The philosopher explained his conceptions about the erastes-eromenos relation in two of his most famous dialogues, the Symposium and the Phaedrus: developing Socrates’ lesson he claims that love can be earthly or spiritual and that, since the latter is placed at higher cultural level, the true erastes won’t be blinded by low carnal desires but will always prefer the beauty of the soul rather than the attractiveness of the body.

As well as any other matter in Sparta homosexuality was regulated by the laws of Lycurgus, and exactly to the Doric populations hailing from this polis belong the first inscriptions attributable to the Greek alphabet that can be found near the temple of Apollo Karneios on the island of Santorini; the writings show the early existence of a cult of the god culminating in a ritual called Gymnopaedia which involved homosexual intercourses among the participating adolescents.

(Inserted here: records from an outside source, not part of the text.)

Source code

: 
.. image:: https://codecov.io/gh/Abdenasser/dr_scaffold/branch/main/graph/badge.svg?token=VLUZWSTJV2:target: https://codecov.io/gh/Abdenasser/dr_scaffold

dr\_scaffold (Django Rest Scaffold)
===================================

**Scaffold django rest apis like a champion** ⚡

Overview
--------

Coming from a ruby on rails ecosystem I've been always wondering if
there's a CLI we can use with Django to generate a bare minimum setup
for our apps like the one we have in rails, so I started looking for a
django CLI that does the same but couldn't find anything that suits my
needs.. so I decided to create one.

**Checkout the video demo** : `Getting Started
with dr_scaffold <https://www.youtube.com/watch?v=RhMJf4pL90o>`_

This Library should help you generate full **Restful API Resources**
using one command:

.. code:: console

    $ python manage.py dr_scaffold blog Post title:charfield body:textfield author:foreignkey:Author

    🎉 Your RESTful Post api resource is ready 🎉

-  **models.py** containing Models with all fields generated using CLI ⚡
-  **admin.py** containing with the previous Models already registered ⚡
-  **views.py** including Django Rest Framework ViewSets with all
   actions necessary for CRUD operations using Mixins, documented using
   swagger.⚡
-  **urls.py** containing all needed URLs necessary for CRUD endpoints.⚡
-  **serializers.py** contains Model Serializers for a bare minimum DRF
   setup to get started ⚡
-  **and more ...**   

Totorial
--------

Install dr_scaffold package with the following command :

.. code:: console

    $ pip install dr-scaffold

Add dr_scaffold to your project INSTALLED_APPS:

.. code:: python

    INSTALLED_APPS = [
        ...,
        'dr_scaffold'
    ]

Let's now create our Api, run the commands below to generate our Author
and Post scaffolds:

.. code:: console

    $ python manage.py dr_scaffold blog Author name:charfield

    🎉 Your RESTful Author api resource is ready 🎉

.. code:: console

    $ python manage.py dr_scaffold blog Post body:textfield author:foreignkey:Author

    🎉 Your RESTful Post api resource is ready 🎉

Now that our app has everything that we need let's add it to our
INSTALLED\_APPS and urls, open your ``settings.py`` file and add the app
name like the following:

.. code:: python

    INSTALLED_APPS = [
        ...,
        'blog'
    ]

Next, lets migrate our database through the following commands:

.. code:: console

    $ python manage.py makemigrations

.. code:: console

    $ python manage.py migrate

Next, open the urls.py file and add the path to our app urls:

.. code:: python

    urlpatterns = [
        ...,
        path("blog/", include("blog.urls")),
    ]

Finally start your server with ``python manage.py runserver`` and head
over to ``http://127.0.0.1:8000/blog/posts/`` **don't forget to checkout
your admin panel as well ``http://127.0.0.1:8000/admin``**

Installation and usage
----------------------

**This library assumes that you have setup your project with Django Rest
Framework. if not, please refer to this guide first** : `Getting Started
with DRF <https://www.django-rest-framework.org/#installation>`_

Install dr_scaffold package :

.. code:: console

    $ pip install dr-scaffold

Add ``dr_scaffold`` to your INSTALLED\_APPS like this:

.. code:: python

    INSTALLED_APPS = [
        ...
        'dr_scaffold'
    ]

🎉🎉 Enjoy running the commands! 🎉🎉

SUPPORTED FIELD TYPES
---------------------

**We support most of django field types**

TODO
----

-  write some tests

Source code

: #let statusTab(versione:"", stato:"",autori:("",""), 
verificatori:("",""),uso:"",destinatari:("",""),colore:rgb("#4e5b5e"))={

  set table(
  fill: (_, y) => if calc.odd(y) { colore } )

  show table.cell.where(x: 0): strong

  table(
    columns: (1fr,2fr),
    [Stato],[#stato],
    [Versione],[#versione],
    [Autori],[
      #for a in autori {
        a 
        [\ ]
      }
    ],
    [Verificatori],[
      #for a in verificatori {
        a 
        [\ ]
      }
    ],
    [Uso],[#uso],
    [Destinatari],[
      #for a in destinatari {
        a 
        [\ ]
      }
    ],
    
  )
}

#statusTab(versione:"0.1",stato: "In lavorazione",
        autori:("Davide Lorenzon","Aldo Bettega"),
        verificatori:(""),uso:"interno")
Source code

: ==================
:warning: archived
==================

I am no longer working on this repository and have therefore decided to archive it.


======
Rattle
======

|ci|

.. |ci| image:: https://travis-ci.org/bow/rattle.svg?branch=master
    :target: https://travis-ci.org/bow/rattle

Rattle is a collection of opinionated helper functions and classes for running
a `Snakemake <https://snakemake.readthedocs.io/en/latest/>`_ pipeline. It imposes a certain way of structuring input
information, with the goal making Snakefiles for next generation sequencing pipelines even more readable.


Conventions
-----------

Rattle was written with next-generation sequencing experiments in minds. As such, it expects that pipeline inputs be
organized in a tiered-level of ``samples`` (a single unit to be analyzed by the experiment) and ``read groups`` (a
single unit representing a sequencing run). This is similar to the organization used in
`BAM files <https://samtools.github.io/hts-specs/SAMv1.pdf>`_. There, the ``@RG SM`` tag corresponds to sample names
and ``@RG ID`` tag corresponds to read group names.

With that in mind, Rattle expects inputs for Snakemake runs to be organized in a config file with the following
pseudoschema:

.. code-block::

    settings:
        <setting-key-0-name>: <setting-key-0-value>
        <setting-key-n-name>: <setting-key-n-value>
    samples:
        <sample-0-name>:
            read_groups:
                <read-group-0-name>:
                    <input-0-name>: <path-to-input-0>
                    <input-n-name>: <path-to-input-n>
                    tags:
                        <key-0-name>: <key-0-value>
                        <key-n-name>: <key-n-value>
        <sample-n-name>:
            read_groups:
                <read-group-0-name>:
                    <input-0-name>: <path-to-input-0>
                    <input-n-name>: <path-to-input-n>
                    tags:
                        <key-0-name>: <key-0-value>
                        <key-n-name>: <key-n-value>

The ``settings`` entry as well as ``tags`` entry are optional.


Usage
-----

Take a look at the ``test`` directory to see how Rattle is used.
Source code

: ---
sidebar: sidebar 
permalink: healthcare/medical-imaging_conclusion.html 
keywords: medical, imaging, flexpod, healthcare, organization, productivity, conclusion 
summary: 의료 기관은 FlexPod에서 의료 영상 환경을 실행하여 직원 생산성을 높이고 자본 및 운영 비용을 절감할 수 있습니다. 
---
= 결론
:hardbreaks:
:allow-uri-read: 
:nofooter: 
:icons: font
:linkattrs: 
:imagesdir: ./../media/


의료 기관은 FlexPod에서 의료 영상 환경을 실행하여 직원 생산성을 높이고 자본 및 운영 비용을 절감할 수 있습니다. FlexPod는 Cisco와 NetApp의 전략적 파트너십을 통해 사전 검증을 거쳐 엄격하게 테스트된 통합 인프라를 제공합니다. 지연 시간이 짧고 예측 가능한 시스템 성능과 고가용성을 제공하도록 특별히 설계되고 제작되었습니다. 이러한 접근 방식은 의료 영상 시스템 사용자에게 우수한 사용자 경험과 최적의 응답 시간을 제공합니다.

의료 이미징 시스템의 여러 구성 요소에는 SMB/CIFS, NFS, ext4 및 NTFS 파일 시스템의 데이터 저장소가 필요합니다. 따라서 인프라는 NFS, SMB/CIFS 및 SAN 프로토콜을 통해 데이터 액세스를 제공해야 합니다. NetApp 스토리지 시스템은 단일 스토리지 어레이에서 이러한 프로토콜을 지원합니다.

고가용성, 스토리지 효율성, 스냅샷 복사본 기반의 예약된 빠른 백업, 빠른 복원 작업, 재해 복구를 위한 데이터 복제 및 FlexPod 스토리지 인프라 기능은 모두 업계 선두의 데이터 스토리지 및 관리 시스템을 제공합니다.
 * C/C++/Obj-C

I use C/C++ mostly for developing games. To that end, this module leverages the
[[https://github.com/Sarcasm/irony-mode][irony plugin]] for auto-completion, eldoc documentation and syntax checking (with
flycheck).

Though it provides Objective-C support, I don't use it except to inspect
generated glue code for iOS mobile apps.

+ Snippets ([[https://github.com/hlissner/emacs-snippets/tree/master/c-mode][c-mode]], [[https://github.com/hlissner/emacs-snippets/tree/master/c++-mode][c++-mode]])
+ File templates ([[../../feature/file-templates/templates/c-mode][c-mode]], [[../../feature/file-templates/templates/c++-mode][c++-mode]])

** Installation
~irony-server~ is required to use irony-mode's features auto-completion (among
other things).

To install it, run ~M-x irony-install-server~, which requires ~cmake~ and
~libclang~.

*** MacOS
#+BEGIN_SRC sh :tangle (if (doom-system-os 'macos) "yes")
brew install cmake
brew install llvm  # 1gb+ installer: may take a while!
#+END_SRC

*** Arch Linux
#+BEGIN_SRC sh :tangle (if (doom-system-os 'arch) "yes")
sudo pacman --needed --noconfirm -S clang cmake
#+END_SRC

Besides we know that male Spartans were used to ive in military compounds, separated from the women population since their childhood up until the retirement from the soldierly life at about the age of thirty-five: therefore gay relations should have been common and probably encouraged too, with the objective of strengthening the bonding between the fighters. Despite these dissimilarities, generally speaking everywhere in classical Greece a man was supposed to form a family and have kids in his adulthood because wedding was considered a social duty detached from our modern conceptions of love and sexual preferences.

Thus heterosexual intercourses were fostered by society and coexisted with gay practices: we could say that an adult male had a two-faced sexual life, one private, conventional, involving a straight marriage with children maybe supplemented by affairs with prostitutes and paramours, and one public, in which he celebrated his culture and virility showing himself in company of beautiful adolescents considered the greatest expression of kalòs.

Whence I think we can say that Greek men were generally bisexual, even if this kind of classification doesn’t really apply to the classical antiquity because there wasn’t a sharp and conscious distinction between what we now intend with hetero and homosexuality, and in a matter of fact they’d rather use the general term aphrodisia (love, sexual desire) to categorize these practices.

In conclusion I believe we can’t really express about pederasty’s social consideration a definitive judgment that could work throughout the whole Greek antiquity because the perspective from which it was pondered did of course keep changing over history, and besides we always need to keep in mind that the sources available to us are the product of a specific and privileged minority, that didn’t share the same point of view with the rest of the population whose voice will probably remain unheard.

What we can certainly say though, is that Greeks didn’t evaluate homosexuality for itself because to them it was complementary to heterosexuality: they were both a legitimate manifestation of a man’s desire for love and beauty and both equally disapproved when they led to violence, prostitution or any other kind of excess; an interpretation all in all more progressive than many contemporary ones.